=== Passage for review ===
DEV Community

Duncan Drew
Duncan Drew

Posted on

Building Ask Zen Insight: An AI Meditation Teacher with Next.js 16 and Streaming Responses

Ask Zen Insight
I recently built Ask Zen Insight—an AI-powered meditation teacher named "koji" (空寂, Emptiness and Stillness) that offers thoughtful, non-judgmental conversations grounded in Buddhist and Zen philosophy. In this post, I'll share the technical journey, architecture decisions, and key implementation details.

What is Ask Zen Insight?

Ask Zen Insight is a web application where users can have conversations with an AI trained to respond like a Zen meditation teacher. The AI guides users toward self-reflection using metaphors like water, clouds, mirrors, and the moon—all while maintaining a gentle, non-judgmental tone.

Live demo: https://ask.zeninsight.xyz

Technology Stack

I chose a modern, developer-friendly stack that enables rapid development and excellent user experience:

Core Framework

  • Next.js 16 (App Router) - For the application framework and server-side rendering
  • React 19.2.0 - Latest React with improved performance and developer experience
  • TypeScript 5.9.3 - Type safety and better code maintainability

AI Integration

  • Vercel AI SDK 6.0.7 - For managing AI chat interfaces and streaming
  • Zhipu AI GLM-4.7 - The underlying LLM (with GLM-4-Flash for faster responses)
  • Custom streaming implementation - For real-time response delivery

Styling & UI

  • Tailwind CSS v4 - Utility-first CSS with the new @import syntax
  • OKLCH color space - Better perceptual uniformity than traditional color spaces
  • Radix UI - Unstyled primitives for accessible components
  • next-themes - Dark mode support

Backend & Services

  • Supabase - Authentication and database
  • Vercel Analytics - Performance monitoring

Architecture Overview

The application follows a clean, separation-of-concerns architecture:

app/
├── api/chat/route.ts          # API endpoint for AI streaming
├── chat/page.tsx              # Main chat interface
├── page.tsx                   # Landing page
├── layout.tsx                 # Root layout with fonts
└── blog/page.tsx              # Blog section (placeholder)
=== Input data ===
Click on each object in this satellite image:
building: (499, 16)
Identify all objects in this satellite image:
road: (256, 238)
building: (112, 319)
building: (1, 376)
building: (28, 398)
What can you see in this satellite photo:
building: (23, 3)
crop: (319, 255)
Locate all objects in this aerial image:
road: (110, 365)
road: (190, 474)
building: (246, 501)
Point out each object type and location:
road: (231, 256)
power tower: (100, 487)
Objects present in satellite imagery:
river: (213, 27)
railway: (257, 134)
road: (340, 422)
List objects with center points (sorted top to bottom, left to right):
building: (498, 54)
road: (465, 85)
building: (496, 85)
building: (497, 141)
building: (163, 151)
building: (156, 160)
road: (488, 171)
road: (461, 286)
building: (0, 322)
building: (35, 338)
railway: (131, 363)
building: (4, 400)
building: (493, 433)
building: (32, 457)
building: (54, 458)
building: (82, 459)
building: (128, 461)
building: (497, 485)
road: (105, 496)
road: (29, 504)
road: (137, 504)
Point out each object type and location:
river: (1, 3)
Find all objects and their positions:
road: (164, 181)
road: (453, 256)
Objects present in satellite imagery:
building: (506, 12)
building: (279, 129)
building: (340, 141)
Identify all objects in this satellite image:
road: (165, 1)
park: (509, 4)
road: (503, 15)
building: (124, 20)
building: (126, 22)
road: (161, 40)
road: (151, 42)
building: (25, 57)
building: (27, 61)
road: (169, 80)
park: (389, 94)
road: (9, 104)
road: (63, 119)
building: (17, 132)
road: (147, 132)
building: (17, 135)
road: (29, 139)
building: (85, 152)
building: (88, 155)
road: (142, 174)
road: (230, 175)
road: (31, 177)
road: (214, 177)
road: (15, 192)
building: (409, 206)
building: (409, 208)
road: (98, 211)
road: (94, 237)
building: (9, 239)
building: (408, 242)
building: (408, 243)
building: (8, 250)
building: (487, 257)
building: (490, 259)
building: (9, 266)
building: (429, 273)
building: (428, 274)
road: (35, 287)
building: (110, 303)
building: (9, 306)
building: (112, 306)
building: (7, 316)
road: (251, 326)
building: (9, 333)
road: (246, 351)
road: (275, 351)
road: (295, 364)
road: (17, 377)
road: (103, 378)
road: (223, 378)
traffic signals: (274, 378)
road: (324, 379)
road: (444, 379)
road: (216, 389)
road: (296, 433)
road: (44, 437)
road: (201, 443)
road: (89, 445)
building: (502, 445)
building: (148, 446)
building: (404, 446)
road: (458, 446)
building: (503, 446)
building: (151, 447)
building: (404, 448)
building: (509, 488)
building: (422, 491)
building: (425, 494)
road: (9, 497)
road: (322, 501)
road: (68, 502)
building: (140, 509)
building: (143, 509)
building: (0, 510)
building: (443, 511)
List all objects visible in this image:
===
Required action: In the post about building Ask Zen Insight, which service handles authentication and the database? Answer using only the text, not the records.

Reply: Supabase